> **EXERCISE**
All of the records should be given again exactly as they appear.
═══ EXCERPTED DATA ═══
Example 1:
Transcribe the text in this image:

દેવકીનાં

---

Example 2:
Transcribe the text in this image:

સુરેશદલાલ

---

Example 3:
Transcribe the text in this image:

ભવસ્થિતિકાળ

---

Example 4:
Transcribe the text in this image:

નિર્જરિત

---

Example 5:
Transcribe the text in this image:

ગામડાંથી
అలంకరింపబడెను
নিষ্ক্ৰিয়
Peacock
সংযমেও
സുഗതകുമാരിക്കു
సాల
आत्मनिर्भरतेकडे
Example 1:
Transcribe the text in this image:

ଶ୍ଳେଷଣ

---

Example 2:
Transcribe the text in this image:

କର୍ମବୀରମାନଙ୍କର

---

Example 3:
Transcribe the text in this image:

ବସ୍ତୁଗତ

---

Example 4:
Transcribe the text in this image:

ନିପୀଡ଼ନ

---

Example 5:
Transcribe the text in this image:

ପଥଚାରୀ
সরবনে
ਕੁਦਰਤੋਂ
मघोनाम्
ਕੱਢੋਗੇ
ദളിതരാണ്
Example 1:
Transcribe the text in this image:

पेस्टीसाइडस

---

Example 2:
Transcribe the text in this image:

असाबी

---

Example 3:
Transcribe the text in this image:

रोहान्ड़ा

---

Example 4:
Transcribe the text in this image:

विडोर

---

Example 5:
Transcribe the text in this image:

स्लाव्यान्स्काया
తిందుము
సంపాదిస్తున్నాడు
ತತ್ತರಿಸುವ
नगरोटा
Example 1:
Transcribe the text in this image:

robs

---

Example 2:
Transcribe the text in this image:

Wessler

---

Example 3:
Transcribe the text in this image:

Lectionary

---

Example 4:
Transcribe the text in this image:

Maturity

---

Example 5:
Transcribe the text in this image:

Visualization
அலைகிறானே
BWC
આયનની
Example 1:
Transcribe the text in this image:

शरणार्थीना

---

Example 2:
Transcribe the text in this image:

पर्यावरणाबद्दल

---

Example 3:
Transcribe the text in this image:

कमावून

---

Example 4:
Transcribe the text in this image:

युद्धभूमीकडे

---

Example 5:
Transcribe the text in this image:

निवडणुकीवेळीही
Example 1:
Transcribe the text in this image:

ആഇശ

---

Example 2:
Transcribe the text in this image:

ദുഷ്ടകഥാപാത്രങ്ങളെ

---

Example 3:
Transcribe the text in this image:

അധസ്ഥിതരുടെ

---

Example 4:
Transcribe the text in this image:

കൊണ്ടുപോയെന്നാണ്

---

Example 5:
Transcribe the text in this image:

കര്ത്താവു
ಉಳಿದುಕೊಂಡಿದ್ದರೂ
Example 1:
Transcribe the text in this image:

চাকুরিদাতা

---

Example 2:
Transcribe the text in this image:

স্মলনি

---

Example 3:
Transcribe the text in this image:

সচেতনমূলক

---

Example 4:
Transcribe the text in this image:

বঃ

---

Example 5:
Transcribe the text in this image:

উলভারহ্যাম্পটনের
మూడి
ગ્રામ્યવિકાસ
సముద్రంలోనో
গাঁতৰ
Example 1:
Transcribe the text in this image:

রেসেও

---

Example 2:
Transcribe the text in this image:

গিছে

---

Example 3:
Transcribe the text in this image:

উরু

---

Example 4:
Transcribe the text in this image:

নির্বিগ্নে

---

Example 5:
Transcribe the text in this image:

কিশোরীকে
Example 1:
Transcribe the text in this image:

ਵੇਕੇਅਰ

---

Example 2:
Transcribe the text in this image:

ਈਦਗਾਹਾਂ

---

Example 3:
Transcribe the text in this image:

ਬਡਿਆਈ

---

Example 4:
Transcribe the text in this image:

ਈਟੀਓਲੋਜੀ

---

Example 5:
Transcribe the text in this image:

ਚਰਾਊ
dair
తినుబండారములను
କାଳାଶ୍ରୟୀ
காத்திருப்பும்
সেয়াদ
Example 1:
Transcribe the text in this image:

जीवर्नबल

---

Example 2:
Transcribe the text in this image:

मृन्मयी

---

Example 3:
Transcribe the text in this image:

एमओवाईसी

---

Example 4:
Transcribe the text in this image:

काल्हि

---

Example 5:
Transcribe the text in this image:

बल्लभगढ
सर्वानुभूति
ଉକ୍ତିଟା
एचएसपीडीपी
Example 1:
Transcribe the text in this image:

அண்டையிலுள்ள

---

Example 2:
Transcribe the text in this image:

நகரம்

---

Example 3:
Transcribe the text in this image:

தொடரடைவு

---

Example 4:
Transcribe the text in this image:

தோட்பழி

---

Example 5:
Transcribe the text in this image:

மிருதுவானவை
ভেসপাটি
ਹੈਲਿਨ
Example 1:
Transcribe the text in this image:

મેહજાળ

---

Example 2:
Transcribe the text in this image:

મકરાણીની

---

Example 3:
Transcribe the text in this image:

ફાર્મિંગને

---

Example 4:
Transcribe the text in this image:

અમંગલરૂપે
═══
> **SOLUTION TO THE EXERCISE**
Example 1:
Transcribe the text in this image:

દેવકીનાં

---

Example 2:
Transcribe the text in this image:

સુરેશદલાલ

---

Example 3:
Transcribe the text in this image:

ભવસ્થિતિકાળ

---

Example 4:
Transcribe the text in this image:

નિર્જરિત

---

Example 5:
Transcribe the text in this image:

ગામડાંથી
అలంకరింపబడెను
নিষ্ক্ৰিয়
Peacock
সংযমেও
സുഗതകുമാരിക്കു
సాల
आत्मनिर्भरतेकडे
Example 1:
Transcribe the text in this image:

ଶ୍ଳେଷଣ

---

Example 2:
Transcribe the text in this image:

କର୍ମବୀରମାନଙ୍କର

---

Example 3:
Transcribe the text in this image:

ବସ୍ତୁଗତ

---

Example 4:
Transcribe the text in this image:

ନିପୀଡ଼ନ

---

Example 5:
Transcribe the text in this image:

ପଥଚାରୀ
সরবনে
ਕੁਦਰਤੋਂ
मघोनाम्
ਕੱਢੋਗੇ
ദളിതരാണ്
Example 1:
Transcribe the text in this image:

पेस्टीसाइडस

---

Example 2:
Transcribe the text in this image:

असाबी

---

Example 3:
Transcribe the text in this image:

रोहान्ड़ा

---

Example 4:
Transcribe the text in this image:

विडोर

---

Example 5:
Transcribe the text in this image:

स्लाव्यान्स्काया
తిందుము
సంపాదిస్తున్నాడు
ತತ್ತರಿಸುವ
नगरोटा
Example 1:
Transcribe the text in this image:

robs

---

Example 2:
Transcribe the text in this image:

Wessler

---

Example 3:
Transcribe the text in this image:

Lectionary

---

Example 4:
Transcribe the text in this image:

Maturity

---

Example 5:
Transcribe the text in this image:

Visualization
அலைகிறானே
BWC
આયનની
Example 1:
Transcribe the text in this image:

शरणार्थीना

---

Example 2:
Transcribe the text in this image:

पर्यावरणाबद्दल

---

Example 3:
Transcribe the text in this image:

कमावून

---

Example 4:
Transcribe the text in this image:

युद्धभूमीकडे

---

Example 5:
Transcribe the text in this image:

निवडणुकीवेळीही
Example 1:
Transcribe the text in this image:

ആഇശ

---

Example 2:
Transcribe the text in this image:

ദുഷ്ടകഥാപാത്രങ്ങളെ

---

Example 3:
Transcribe the text in this image:

അധസ്ഥിതരുടെ

---

Example 4:
Transcribe the text in this image:

കൊണ്ടുപോയെന്നാണ്

---

Example 5:
Transcribe the text in this image:

കര്ത്താവു
ಉಳಿದುಕೊಂಡಿದ್ದರೂ
Example 1:
Transcribe the text in this image:

চাকুরিদাতা

---

Example 2:
Transcribe the text in this image:

স্মলনি

---

Example 3:
Transcribe the text in this image:

সচেতনমূলক

---

Example 4:
Transcribe the text in this image:

বঃ

---

Example 5:
Transcribe the text in this image:

উলভারহ্যাম্পটনের
మూడి
ગ્રામ્યવિકાસ
సముద్రంలోనో
গাঁতৰ
Example 1:
Transcribe the text in this image:

রেসেও

---

Example 2:
Transcribe the text in this image:

গিছে

---

Example 3:
Transcribe the text in this image:

উরু

---

Example 4:
Transcribe the text in this image:

নির্বিগ্নে

---

Example 5:
Transcribe the text in this image:

কিশোরীকে
Example 1:
Transcribe the text in this image:

ਵੇਕੇਅਰ

---

Example 2:
Transcribe the text in this image:

ਈਦਗਾਹਾਂ

---

Example 3:
Transcribe the text in this image:

ਬਡਿਆਈ

---

Example 4:
Transcribe the text in this image:

ਈਟੀਓਲੋਜੀ

---

Example 5:
Transcribe the text in this image:

ਚਰਾਊ
dair
తినుబండారములను
କାଳାଶ୍ରୟୀ
காத்திருப்பும்
সেয়াদ
Example 1:
Transcribe the text in this image:

जीवर्नबल

---

Example 2:
Transcribe the text in this image:

मृन्मयी

---

Example 3:
Transcribe the text in this image:

एमओवाईसी

---

Example 4:
Transcribe the text in this image:

काल्हि

---

Example 5:
Transcribe the text in this image:

बल्लभगढ
सर्वानुभूति
ଉକ୍ତିଟା
एचएसपीडीपी
Example 1:
Transcribe the text in this image:

அண்டையிலுள்ள

---

Example 2:
Transcribe the text in this image:

நகரம்

---

Example 3:
Transcribe the text in this image:

தொடரடைவு

---

Example 4:
Transcribe the text in this image:

தோட்பழி

---

Example 5:
Transcribe the text in this image:

மிருதுவானவை
ভেসপাটি
ਹੈਲਿਨ
Example 1:
Transcribe the text in this image:

મેહજાળ

---

Example 2:
Transcribe the text in this image:

મકરાણીની

---

Example 3:
Transcribe the text in this image:

ફાર્મિંગને

---

Example 4:
Transcribe the text in this image:

અમંગલરૂપે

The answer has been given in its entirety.